By the following day I was ready for my second treatment, and this time I opted for reflexology. It’s something I’d always wanted to try and I was intrigued to find out whether, as promised, the therapist could diagnose problems in the body from my feet. The spa offers Ingham and Chinese style reflexology; I chose Ingham. Practised as far back as 2,300BC, it aims to stimulate the foot’s reflex points, which affect corresponding areas in the body. I lay back on the very comfortable treatment bed as my therapist pushed and pummelled my feet, then pinpointed problems with my neck, shoulders and digestion – all areas with which I have trouble. I was then given the best neck and shoulder massage of my life before sitting down to a cup of tea and the spa’s scrumptious green-tea cookies (a reward for such an exerting afternoon).
Both treatments were carried out by expert therapists with care and pride in their work. Aside from the architecture, the design of the suites and the range of treatments, what most impressed me was the staff – which surely is the point. Having been massaged, scrubbed and treated everywhere from London to Mumbai, I am happily becoming something of an expert on the art of being pampered and I can honestly say that my two therapists were among the best I have ever encountered.
The Ayurvedic Centre promises to be equally impressive. Overseen by spa director Dr Suchada Marwah and her husband Dr Rajeev Marwah, an ayurvedic doctor, the centre is situated in a separate area that will eventually hold up to eight villas. It’s immediately obvious when speaking to Dr Suchada that she is the right person to run the project. After training in India, she then ran an ayurvedic centre in Bangkok and last year organised the first world congress on holistic medicine in Chiang Mai. Most important of all, she has a passionate knowledge of ayurveda.
A 5,000-year-old science, ayurveda is a complex and often misunderstood discipline. With the western world’s interest in eastern philosophies at an all-time high, many spas have jumped on the bandwagon, labelling one-off massages and treatments as ayurvedic when in fact they have, at most, only been influenced by the discipline. A real ayurvedic programme needs a minimum of three days for the effects to be felt; ideally, a 21-day programme is required for it to really start to work. It can be used to treat specific ailments, or you can sign up for a preventive programme that, put simply, is about realigning and rebalancing the mind and body. Ayurveda has been known to help with addictions and psychological issues as well as medical problems, and the facilities in the Ayurvedic Centre here will be among the best in the world.

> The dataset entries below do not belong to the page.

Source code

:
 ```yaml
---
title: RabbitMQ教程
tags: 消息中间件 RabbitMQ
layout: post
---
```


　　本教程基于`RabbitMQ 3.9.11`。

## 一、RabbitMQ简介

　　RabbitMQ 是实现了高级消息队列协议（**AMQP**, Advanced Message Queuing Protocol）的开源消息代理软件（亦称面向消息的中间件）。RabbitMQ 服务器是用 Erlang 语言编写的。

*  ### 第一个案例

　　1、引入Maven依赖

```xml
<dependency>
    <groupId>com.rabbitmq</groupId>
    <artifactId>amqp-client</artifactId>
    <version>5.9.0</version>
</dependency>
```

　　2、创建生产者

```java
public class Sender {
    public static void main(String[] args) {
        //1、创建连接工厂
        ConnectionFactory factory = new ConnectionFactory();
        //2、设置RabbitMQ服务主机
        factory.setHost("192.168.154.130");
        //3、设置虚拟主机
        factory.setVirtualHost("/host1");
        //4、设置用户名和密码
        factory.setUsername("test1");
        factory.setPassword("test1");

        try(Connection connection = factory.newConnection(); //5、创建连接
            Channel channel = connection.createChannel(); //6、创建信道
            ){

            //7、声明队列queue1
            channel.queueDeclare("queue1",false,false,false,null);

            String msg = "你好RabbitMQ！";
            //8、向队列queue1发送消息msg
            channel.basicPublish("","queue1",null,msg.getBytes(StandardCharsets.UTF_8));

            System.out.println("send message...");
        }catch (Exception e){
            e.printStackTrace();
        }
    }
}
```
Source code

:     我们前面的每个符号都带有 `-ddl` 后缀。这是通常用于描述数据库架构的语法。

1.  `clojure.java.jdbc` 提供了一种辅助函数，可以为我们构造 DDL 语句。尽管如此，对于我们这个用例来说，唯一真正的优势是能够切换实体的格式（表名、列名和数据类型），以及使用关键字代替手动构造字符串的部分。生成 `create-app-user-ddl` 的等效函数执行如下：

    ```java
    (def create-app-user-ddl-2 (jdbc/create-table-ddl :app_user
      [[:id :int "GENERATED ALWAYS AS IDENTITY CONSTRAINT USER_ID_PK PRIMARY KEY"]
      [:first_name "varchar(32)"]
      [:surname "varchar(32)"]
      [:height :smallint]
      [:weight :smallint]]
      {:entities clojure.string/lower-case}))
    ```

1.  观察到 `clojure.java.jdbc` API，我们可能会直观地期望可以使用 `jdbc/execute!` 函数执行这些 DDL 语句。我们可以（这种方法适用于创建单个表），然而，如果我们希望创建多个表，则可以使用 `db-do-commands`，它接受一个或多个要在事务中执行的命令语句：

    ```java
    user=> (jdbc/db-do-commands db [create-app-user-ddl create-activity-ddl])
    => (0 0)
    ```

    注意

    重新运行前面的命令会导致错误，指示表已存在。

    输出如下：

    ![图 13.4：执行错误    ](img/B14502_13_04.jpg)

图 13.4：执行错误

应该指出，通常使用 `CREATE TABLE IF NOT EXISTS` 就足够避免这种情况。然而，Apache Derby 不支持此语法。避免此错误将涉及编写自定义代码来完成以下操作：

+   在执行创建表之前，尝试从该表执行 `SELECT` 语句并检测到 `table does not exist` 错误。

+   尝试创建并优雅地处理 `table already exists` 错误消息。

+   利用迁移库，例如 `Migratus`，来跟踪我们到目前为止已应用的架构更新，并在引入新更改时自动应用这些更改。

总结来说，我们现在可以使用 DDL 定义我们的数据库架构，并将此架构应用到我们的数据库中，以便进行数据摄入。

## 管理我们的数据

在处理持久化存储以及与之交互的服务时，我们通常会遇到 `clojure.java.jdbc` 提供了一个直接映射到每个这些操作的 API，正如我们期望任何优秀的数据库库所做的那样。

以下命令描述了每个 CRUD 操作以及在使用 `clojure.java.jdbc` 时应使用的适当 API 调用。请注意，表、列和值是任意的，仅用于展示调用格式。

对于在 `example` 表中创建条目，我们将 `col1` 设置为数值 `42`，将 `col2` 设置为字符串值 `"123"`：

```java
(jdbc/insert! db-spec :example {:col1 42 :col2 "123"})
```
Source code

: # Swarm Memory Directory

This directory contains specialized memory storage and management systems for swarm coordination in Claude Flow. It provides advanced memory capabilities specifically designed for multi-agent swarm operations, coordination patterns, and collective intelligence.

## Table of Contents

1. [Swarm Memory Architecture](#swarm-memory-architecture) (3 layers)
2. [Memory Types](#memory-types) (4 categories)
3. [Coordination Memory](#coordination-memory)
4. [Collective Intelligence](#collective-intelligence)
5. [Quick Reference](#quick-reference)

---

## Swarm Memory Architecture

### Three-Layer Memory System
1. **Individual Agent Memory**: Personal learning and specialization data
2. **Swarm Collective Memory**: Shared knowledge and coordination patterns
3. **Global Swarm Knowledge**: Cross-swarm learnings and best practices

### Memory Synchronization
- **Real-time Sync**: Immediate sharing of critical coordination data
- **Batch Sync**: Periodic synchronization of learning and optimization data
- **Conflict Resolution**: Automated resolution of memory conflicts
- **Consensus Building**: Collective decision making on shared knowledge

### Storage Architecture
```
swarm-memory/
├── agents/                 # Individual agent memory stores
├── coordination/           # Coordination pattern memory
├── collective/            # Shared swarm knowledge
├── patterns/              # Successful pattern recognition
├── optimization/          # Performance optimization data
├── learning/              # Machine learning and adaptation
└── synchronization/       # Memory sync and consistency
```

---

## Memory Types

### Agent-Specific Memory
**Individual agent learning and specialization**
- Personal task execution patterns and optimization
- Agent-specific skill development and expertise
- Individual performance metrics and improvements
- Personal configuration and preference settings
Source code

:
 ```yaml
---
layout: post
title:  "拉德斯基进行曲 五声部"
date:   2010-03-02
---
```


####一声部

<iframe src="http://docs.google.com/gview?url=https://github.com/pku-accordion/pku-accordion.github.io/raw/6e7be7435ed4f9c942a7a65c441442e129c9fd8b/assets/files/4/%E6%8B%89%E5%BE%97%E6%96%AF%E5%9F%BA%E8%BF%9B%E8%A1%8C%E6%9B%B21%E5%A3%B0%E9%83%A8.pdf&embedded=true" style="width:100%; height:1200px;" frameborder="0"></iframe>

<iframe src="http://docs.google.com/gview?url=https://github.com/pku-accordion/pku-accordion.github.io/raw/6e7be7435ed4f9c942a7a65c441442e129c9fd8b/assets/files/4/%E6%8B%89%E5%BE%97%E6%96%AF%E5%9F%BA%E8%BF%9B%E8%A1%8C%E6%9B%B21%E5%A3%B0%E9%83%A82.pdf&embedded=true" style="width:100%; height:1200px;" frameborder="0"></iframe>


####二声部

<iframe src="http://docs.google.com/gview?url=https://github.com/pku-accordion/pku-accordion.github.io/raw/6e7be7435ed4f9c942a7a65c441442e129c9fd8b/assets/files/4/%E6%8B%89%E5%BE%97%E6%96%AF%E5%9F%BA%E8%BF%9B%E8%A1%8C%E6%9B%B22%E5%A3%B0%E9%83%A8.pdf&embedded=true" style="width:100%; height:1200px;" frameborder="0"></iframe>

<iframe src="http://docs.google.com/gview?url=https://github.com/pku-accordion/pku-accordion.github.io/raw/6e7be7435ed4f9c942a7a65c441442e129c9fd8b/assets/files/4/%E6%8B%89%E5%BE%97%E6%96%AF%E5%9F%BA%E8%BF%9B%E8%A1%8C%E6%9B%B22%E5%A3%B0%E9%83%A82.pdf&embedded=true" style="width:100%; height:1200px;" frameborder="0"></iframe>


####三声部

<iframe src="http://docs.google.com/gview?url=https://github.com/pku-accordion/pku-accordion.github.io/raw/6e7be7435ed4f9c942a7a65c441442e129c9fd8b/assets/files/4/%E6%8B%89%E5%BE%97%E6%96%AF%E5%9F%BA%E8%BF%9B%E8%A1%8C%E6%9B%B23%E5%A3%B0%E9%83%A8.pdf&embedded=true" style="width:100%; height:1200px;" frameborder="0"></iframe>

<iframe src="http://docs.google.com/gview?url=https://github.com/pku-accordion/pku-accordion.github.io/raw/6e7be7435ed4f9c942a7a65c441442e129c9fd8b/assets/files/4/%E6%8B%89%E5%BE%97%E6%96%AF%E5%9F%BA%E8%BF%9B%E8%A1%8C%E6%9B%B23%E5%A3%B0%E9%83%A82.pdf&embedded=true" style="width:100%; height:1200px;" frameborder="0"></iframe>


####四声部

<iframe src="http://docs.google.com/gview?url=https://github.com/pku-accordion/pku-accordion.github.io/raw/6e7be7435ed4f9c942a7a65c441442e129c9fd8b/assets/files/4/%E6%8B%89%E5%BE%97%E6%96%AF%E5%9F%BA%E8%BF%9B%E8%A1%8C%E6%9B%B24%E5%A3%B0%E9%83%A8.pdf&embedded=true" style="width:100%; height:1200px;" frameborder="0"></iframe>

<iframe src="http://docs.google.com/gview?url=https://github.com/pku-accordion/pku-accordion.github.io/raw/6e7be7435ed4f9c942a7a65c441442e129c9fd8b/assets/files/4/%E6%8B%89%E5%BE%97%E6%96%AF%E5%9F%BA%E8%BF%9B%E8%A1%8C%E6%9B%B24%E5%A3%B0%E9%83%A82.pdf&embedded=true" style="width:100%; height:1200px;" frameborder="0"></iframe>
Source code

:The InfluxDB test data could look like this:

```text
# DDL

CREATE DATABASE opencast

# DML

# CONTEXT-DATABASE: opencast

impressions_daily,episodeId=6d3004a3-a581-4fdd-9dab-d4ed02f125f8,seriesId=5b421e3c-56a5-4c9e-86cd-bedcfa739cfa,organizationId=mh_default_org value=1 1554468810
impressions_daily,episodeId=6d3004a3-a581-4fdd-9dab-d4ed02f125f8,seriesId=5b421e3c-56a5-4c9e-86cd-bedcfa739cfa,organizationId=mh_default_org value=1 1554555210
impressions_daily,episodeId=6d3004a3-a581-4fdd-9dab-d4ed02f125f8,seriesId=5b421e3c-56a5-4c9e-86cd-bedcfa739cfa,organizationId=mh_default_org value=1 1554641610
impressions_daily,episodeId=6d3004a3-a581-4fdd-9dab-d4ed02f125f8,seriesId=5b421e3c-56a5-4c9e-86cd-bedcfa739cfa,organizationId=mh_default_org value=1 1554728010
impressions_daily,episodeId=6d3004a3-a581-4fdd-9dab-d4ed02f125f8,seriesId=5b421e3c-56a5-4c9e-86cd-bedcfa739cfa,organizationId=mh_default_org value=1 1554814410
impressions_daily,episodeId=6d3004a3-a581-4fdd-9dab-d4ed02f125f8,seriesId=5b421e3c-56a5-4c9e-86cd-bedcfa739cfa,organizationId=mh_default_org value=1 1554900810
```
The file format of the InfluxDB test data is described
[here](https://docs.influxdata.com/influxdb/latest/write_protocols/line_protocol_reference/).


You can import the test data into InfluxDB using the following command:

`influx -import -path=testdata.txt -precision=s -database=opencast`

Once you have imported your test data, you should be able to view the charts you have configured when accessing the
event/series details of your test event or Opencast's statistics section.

Whether ayurveda appeals to your sensibilities or not, it’s clear that The Dheva Spa at Mandarin Oriental Dhara Dhevi, Chiang Mai will please sybaritic jetsetters who travel the world in search of such pleasures. And the friendly, relaxed atmosphere, outstanding staff and wide range of treatments will also attract less seasoned spa-goers, hopefully making it a place for everyone. And that, surely, should be what a spa is all about.